Analiz Riska Zdorovʹû (Sep 2023)
Individual strategies for mitigating health risk under high epidemiological hazard (review of foreign studies)
Abstract
The COVID-19 pandemic created elevated risks for life and health of overwhelming majority of people all over the world. The situation called for global restructuring of activities performed by social institutions as well as for adaptation of people’s routine behaviors to this new reality. Common people faced a serious challenge of selecting an optimal self-preservation model that would allow achieving the maximum possible mitigation of health risks. This review covers empirical foreign studies with their focus on people’s health-related behavior during the COVID-19 pandemic with its aim being to identify different types of individual strategies for health risk mitigation. During the pandemic, protective behavior was influenced by social, cultural, sociodemographic, and individual and personality-related factors. Effects of micro-factors (age or education) could be different depending on a country. High healthcare literacy was a factor of selecting a protective behavior model regardless of any other characteristics. We can spot out three basic strategies for mitigating health risks under high epidemiological hazard: 1) a maximum protection strategy involving adherence to most medical recommendations on prevention of the coronavirus infection; 2) a dominating protection strategy that involves adherence to some basic recommendations (face mask wearing, frequent hand washing, and self-isolation); 3) a mixed strategy that includes periodical adherence to some recommendation on prevention of the infection, on the one hand, and some risky behaviors, on the other hand.

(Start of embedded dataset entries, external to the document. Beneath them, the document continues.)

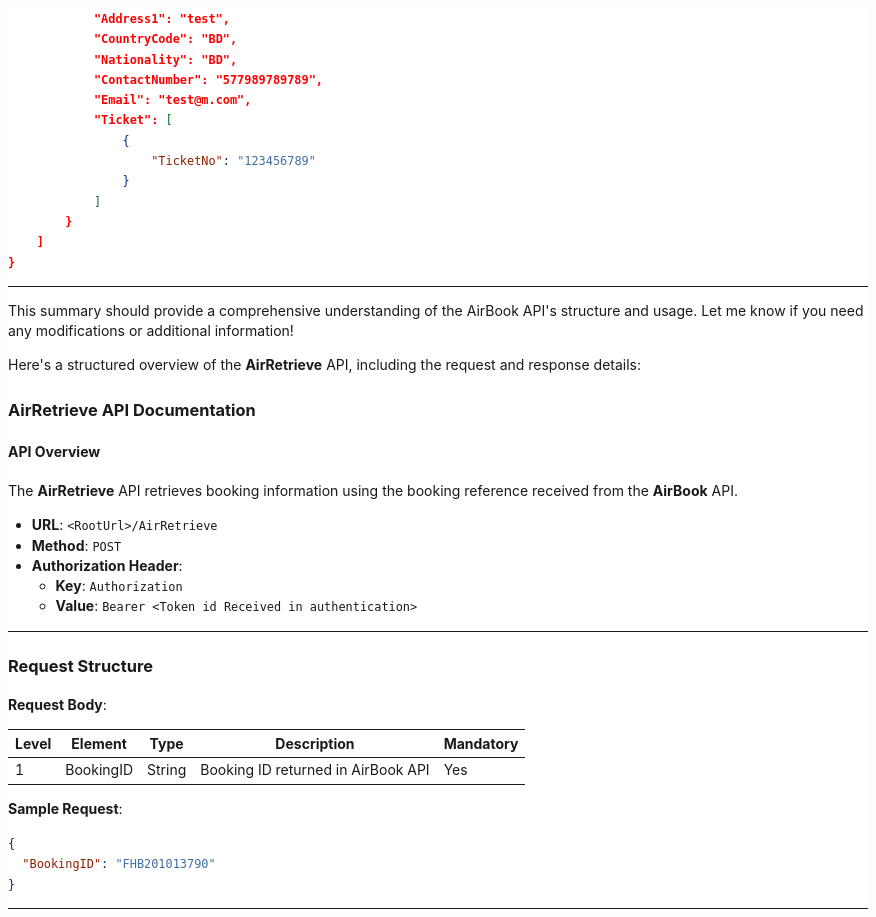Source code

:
 ```json
            "Address1": "test",
            "CountryCode": "BD",
            "Nationality": "BD",
            "ContactNumber": "577989789789",
            "Email": "test@m.com",
            "Ticket": [
                {
                    "TicketNo": "123456789"
                }
            ]
        }
    ]
}
```

---

This summary should provide a comprehensive understanding of the AirBook API's structure and usage. Let me know if you need any modifications or additional information!

Here's a structured overview of the **AirRetrieve** API, including the request and response details:

### AirRetrieve API Documentation

#### API Overview
The **AirRetrieve** API retrieves booking information using the booking reference received from the **AirBook** API. 

- **URL**: `<RootUrl>/AirRetrieve`
- **Method**: `POST`
- **Authorization Header**: 
  - **Key**: `Authorization`
  - **Value**: `Bearer <Token id Received in authentication>`

---

### Request Structure

**Request Body**:

| Level | Element    | Type   | Description                        | Mandatory |
|-------|------------|--------|------------------------------------|-----------|
| 1     | BookingID  | String | Booking ID returned in AirBook API | Yes       |

**Sample Request**:
```json
{
  "BookingID": "FHB201013790"
}
```

---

Behavior strategies aimed at mental health protection are various and include, for example, those that are oriented at social networks as much as only possible (a strategy involving search for emotional support or an attempt to keep social contacts), as well as isolation strategies and deviant strategies. Some studies covered in the review suggest ways to consider peculiarities of individual and family behavior during the pandemics when solving tasks related to risks of infections spread in future.